Agotada por un día de intenso trajín, la conversación de un padre, escuchada al pasar, provocó en mí varias reflexiones.
Félix —aún recuerdo su nombre— comentaba a su amiga lo feliz que era, pues su hija de 19 años le había confiado su más íntimo secreto.
Estaba satisfecho y estoy segura que durmió y dormirá tranquilo por el resto de sus días, pues la distancia de un divorcio prolongado no le había robado el cariño y el apego de su niña.
Sin embargo, hay un detalle en el que no estoy de acuerdo con el protagonista de mi historia, porque la distancia entre progenitores y descendientes surge si alguno de los miembros de la pareja lo permiten. ¿Lo permitió Félix? Parece que no.
La felicidad de este hombre es consecuencia de casi dos décadas de atención y esmero, de correspondencia continuada y, por sobre todas las cosas, de acercamiento entre padre e hija.
Realmente hay un error de concepto, pues la ruptura de una relación de pareja no significa desvincularse de la semilla engendrada, aunque por desgracia no son pocos quienes se equivocan, y por tanto, tampoco escasean las historias de hijos que ni siquiera conocen a su progenitor.
Cuantas madres o familiares cercanos han escuchado en el padre ausente justificaciones como: «No tengo tiempo este fin de semana, ya mandé la pensión del mes, tengo otros compromisos...». Sencillamente, el hijo no existe en la mente del padre.
Ellos se escudan en la frase hecha a la medida para la ocasión: No hay tiempo, como si los niños pidieran venir al mundo o como si hacerlos dependiera de un reloj.
En asuntos de desunión total con los hijos, «hay tela por donde cortar». Pero, ¿por qué no hurgar en otro matiz del problema? Hay quienes mantienen una actitud falsa no solo con sus retoños; sino con toda la sociedad, actitud aceptada por muchos —y muchas— sin chistar.
Es algo que ocurre a la vista de todos: Juan es el vanguardia del año, Pedro el más destacado y José el jefe exigente y respetado, todos excelentes trabajadores aunque..., como padres... ¿ofrecen Juan, Pedro y José a sus hijos la misma importancia y prioridad que dan a sus deberes laborales?
A veces, incluso esta doble moral es la comidilla de los compañeros, vecinos y conocidos, pero..., en los pasillos, lo que tampoco ayuda.
Quizá el divorcio entre padres e hijos va más allá de lo que imaginamos: ¿Por qué sobreviven estas manifestaciones ante tantos ojos?

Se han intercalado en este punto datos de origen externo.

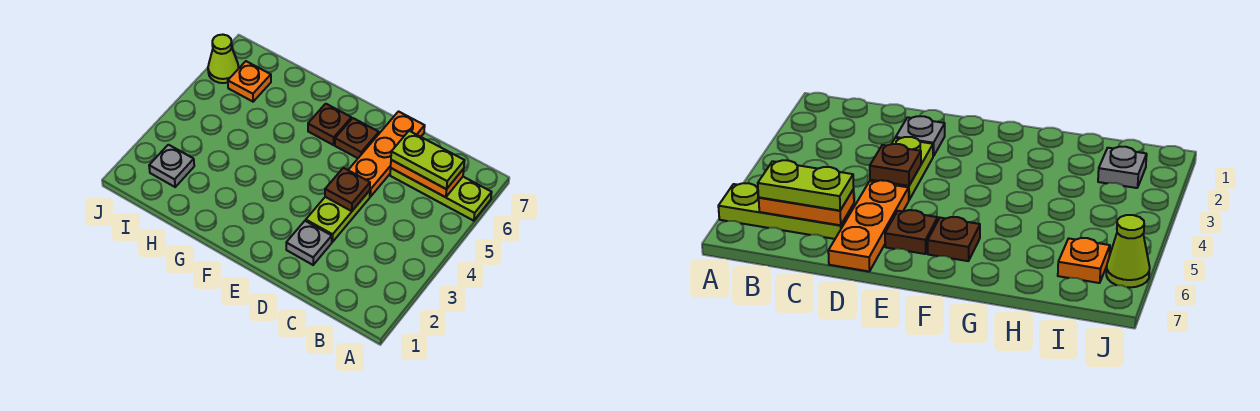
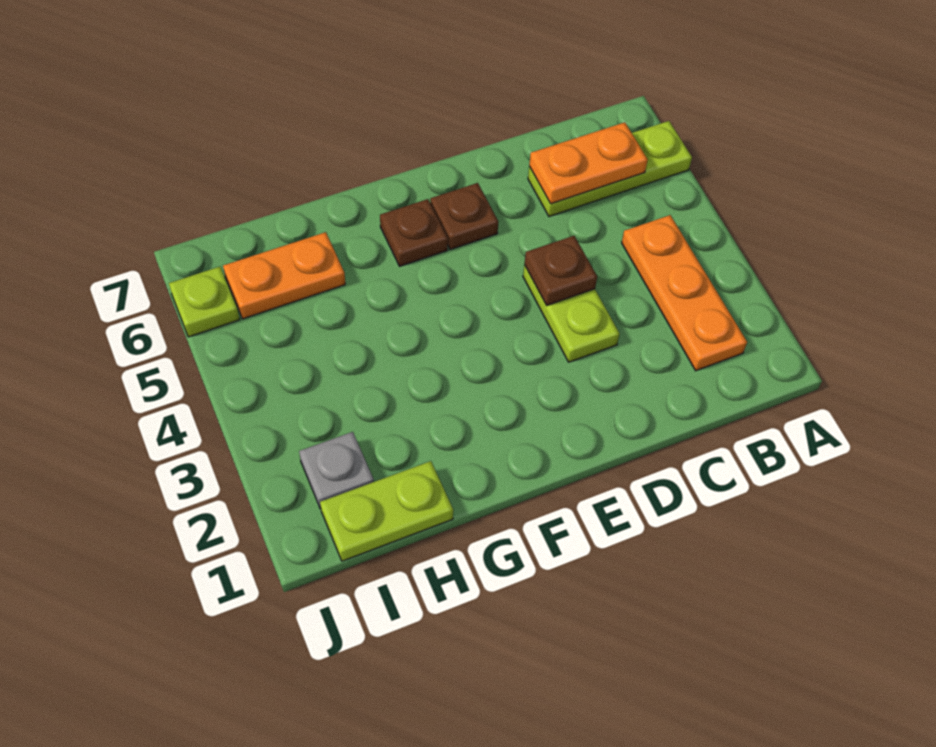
lime plate B6:C6 level 3 -> lime plate H1:I1 level 1
grey plate D2 level 1 -> none
orange plate D5:D7 level 1 -> orange plate B2:B4 level 1
orange plate I6 level 1 -> orange plate H6:I6 level 1
lime cone J6 level 1 -> lime plate J6 level 1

Al considerar el alcance de este problema, con imponderables consecuencias en la vida de menores, madres y otros familiares, varias veces me he preguntado si sería necesario tener en cuenta la actitud ante los deberes paternos para otorgar la condición de vanguardia a un trabajador.
Un razonamiento como ese —que podrían desear algunas madres divorciadas y quién sabe si algunos hijos también— hoy está ausente de cualquier discusión porque asumimos que se trata de dos temas completamente diferentes y aceptamos que para seleccionar un magnífico trabajador basta con ser celoso en lo laboral, mientras esperamos que lo filial surja, brote del corazón de la gente.
Estas dos facetas no admiten mezclarse, pero después de conocer angustiosas experiencias cualquier persona también puede preguntarse, en una dimensión muy personal, si la condición humana no está en la base moral de alguien a quien ponemos como ejemplo. Es natural, entonces, que se piense si podemos conformarnos con un excelente obrero, técnico o profesional que sea a la vez un pésimo padre. Por un lado ganamos..., pero ¿realmente ganamos?
Cuando abrí mi puerta, cerca de la medianoche, Félix, varios pasos delante de mí, continuaba con su tema, preocupado: ¿Será feliz, la habré aconsejado bien...?
Entonces comprobé que, para ser padre, no hay horarios ni circunstancias especiales, ni es tan difícil, cuando se quiere serlo. Desde que el bebé nace, o quizá desde mucho antes, esa responsabilidad se adquiere para siempre. Veremos si en el futuro Juan, Pedro y José podrán dormir en paz.